The EAT has held that the dismissal of an employee for causing “upset and friction” when implementing a new safety procedure was automatically unfair.

 

The facts

Mr Sinclair was employed by Trackwork Limited as a Track Maintenance Supervisor. He was tasked with implementing a new safety procedure. However, Trackwork Limited did not tell its employees that Mr Sinclair had been mandated to do this, nor did it communicate to Mr Sinclair its wish to see a “slow change”. Mr Sinclair set about implementing the new procedure with “all due diligence”. The new system represented a change in ways of working, and his attempts to implement the change created friction. The workforce became unhappy, perceiving him to be “overcautious” and “somewhat zealous” in his approach.

Trackwork Limited decided to dismiss Mr Sinclair because of the upset and friction caused by his attempt to implement the new process. Mr Sinclair claimed, under section 100 of the Employment Rights Act 1996, that he had been automatically unfairly dismissed because the reason for the dismissal was that he was carrying out health and safety activities.

The employment tribunal, while stating that it had “a great deal of sympathy” for Mr Sinclair who was the victim of poor management, dismissed his claim. They found that it was the way in which Mr Sinclair had carried out his health and safety activities, causing a loyal workforce to be demoralised, rather than the health and safety activities themselves, that had caused his dismissal.

Mr Sinclair appealed to the EAT, which allowed his appeal. It held that the legislation offered broad protection to employees carrying out health and safety activities on their employer’s behalf. The EAT noted that employees carrying out health and safety activities will often be resisted or regarded negatively by colleagues. Section 100 provides a broad set of protections to employees undertaking health and safety activities and is intended to protect employees from this “mischief”. It would undermine the protection if an employer could fairly dismiss an employee by maintaining that the upset caused by legitimate health and safety activities are unrelated to the activities themselves.
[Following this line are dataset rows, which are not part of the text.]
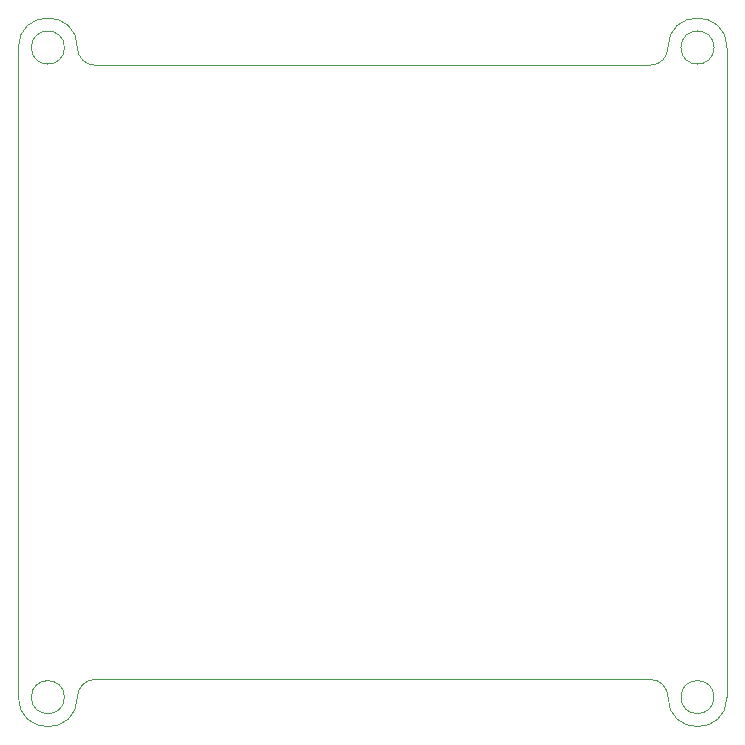
<source format=gbr>
%TF.GenerationSoftware,KiCad,Pcbnew,8.0.8*%
%TF.CreationDate,2025-05-20T22:02:41+02:00*%
%TF.ProjectId,Bernd_V1,4265726e-645f-4563-912e-6b696361645f,REV3*%
%TF.SameCoordinates,Original*%
%TF.FileFunction,Profile,NP*%
%FSLAX46Y46*%
G04 Gerber Fmt 4.6, Leading zero omitted, Abs format (unit mm)*
G04 Created by KiCad (PCBNEW 8.0.8) date 2025-05-20 22:02:41*
%MOMM*%
%LPD*%
G01*
G04 APERTURE LIST*
%TA.AperFunction,Profile*%
%ADD10C,0.100000*%
%TD*%
%TA.AperFunction,Profile*%
%ADD11C,0.050000*%
%TD*%
G04 APERTURE END LIST*
D10*
X55000000Y57500000D02*
G75*
G02*
X53500000Y56000000I-1500001J1D01*
G01*
X55000000Y57500000D02*
G75*
G02*
X60000000Y57500000I2500000J0D01*
G01*
X60000000Y2499999D02*
G75*
G02*
X55000000Y2499999I-2500000J0D01*
G01*
X6500000Y56000000D02*
G75*
G02*
X5000000Y57500000I0J1500000D01*
G01*
X0Y57500000D02*
G75*
G02*
X5000000Y57500000I2500000J0D01*
G01*
X0Y2500000D02*
X0Y57500000D01*
D11*
X3900000Y57500000D02*
G75*
G02*
X1100000Y57500000I-1400000J0D01*
G01*
X1100000Y57500000D02*
G75*
G02*
X3900000Y57500000I1400000J0D01*
G01*
D10*
X60000000Y57500000D02*
X60000000Y2499999D01*
D11*
X58900000Y2500000D02*
G75*
G02*
X56100000Y2500000I-1400000J0D01*
G01*
X56100000Y2500000D02*
G75*
G02*
X58900000Y2500000I1400000J0D01*
G01*
D10*
X6500000Y56000000D02*
X53500000Y56000000D01*
X5000000Y2500000D02*
G75*
G02*
X0Y2500000I-2500000J0D01*
G01*
X53500000Y4000000D02*
X6500000Y4000000D01*
X5000000Y2500000D02*
G75*
G02*
X6500000Y4000000I1500000J0D01*
G01*
D11*
X3900000Y2500000D02*
G75*
G02*
X1100000Y2500000I-1400000J0D01*
G01*
X1100000Y2500000D02*
G75*
G02*
X3900000Y2500000I1400000J0D01*
G01*
X58900000Y57500000D02*
G75*
G02*
X56100000Y57500000I-1400000J0D01*
G01*
X56100000Y57500000D02*
G75*
G02*
X58900000Y57500000I1400000J0D01*
G01*
D10*
X53500000Y3999999D02*
G75*
G02*
X55000000Y2499999I0J-1500000D01*
G01*
M02*

</source>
There may be cases where an employee’s conduct can be separated from the carrying out of the activities (for example, if the conduct is unreasonable, malicious, or irrelevant to the task in hand), but this was not one of those cases.

The EAT substituted a finding of automatically unfair dismissal and remitted the case to the employment tribunal to consider remedy.

 

What does this mean for employers?

It will be difficult to persuade a tribunal to separate the way in which an employee performs their health and safety activities from the actual performance of the activities. Even if the employee is heavy handed or abrasive in carrying out health and safety activities, employers should be very cautious in subjecting them to any detriment, particularly dismissal given the broad protections afforded respectively by sections 44 and 100 of the Employment Rights Act 1996.